I hope you do achieve a CR, but given we strive to be an evidence based community, providing more evidence of your progress would be welcome.
Neil
Hi popys,
Just to add to the responses you have already received. I had been on Ibrutinib for 10 years and have now been off this drug since last November, I posted my experiences in my post “Ibrutinib stopped” which might answer some of your concerns.
However, my understanding has always been, Ibrutinib as a treatment continues for as long as it is working and it certainly worked for me, although I struggled with side effects which were perhaps wrongly attributed to the Ibrutinib.

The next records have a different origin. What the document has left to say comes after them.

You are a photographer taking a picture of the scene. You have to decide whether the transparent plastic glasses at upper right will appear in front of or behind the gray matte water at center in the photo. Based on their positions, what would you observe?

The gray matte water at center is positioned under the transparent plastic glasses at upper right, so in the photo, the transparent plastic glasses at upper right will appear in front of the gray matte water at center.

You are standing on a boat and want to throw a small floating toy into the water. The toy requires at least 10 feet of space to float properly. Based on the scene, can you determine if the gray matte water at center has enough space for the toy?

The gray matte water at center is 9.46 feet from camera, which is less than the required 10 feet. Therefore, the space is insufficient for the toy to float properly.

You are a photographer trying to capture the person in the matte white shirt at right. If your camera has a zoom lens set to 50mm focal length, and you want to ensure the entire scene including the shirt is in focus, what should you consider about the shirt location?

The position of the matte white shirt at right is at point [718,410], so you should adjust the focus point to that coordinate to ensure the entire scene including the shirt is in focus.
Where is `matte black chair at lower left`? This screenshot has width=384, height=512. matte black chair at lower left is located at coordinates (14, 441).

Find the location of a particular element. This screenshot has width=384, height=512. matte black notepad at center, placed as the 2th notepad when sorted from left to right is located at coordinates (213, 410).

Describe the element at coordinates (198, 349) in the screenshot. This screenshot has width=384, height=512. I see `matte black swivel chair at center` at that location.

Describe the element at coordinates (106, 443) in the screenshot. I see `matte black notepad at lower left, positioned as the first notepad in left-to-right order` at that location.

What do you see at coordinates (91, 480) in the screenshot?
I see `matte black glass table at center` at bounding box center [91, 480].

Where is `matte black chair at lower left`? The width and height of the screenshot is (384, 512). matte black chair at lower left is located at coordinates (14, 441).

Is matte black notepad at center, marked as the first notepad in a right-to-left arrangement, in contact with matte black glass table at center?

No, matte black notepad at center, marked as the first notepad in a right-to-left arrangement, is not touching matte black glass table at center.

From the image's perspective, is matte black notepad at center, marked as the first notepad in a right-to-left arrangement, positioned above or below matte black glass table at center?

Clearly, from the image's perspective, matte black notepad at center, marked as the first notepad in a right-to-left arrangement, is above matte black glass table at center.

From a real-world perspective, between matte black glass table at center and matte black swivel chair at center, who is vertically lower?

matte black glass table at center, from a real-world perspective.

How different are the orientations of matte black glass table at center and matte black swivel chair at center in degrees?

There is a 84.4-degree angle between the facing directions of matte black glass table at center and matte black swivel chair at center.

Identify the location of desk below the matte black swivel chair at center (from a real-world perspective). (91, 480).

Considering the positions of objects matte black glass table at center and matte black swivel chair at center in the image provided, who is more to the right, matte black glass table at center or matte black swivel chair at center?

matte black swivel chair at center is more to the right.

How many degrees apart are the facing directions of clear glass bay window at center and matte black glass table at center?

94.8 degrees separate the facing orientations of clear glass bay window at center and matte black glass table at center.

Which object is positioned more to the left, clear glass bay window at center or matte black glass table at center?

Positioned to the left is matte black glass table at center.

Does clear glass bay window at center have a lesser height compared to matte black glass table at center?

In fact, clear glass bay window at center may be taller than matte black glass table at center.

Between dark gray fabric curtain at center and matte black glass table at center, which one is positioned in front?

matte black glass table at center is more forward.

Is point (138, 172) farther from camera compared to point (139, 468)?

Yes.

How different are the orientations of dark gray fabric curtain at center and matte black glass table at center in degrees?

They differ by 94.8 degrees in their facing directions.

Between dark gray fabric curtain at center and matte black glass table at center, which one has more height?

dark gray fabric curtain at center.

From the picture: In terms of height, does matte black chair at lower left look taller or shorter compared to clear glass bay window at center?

My treatment was stopped due to the risk of cardiac toxicity and although I still suffer from side effects which are more likely associated with my other autoimmune conditions.
Aerobobcat
Ibrutinib is designed to be taken until disease progression. Speak to your consultant about having disease bulk checked and the potential to come off treatment for a period of time. Remember once you stop treatment CLL will come back at some point.
Greetings
I started Ibrutinib in 2014. Successful in treating my CLL until last July, 2023 (9 years). Transitioned to Venoclax (Venclaxta) in January, 2024 and I am currently in remission. 77 year old male, now feeling in excellent health. Best regards to you and your husband!
Villager, USA
Hi- Yes, I have been on Ibrutinib for 2 yrs. when I first got sick. You can't stay on it too long, as it has nasty side effects. There are other good meds out there to go to. I went thru them. wishing you the best. take care, 68 yr. old guy. USA
I have been on Ibrutinib for 7 years and in 'clinical remission' for about 4 years. I received remission on one 140mg a day and just recently changed to one pill every other day and still my numbers have stayed normal. I have very few side effects, just elevated blood pressure. I will continue on this regemin for the foreseeable future. I am a 66 yr old female in the US. I carry on as normal. Ibrutinib has been good to me!!!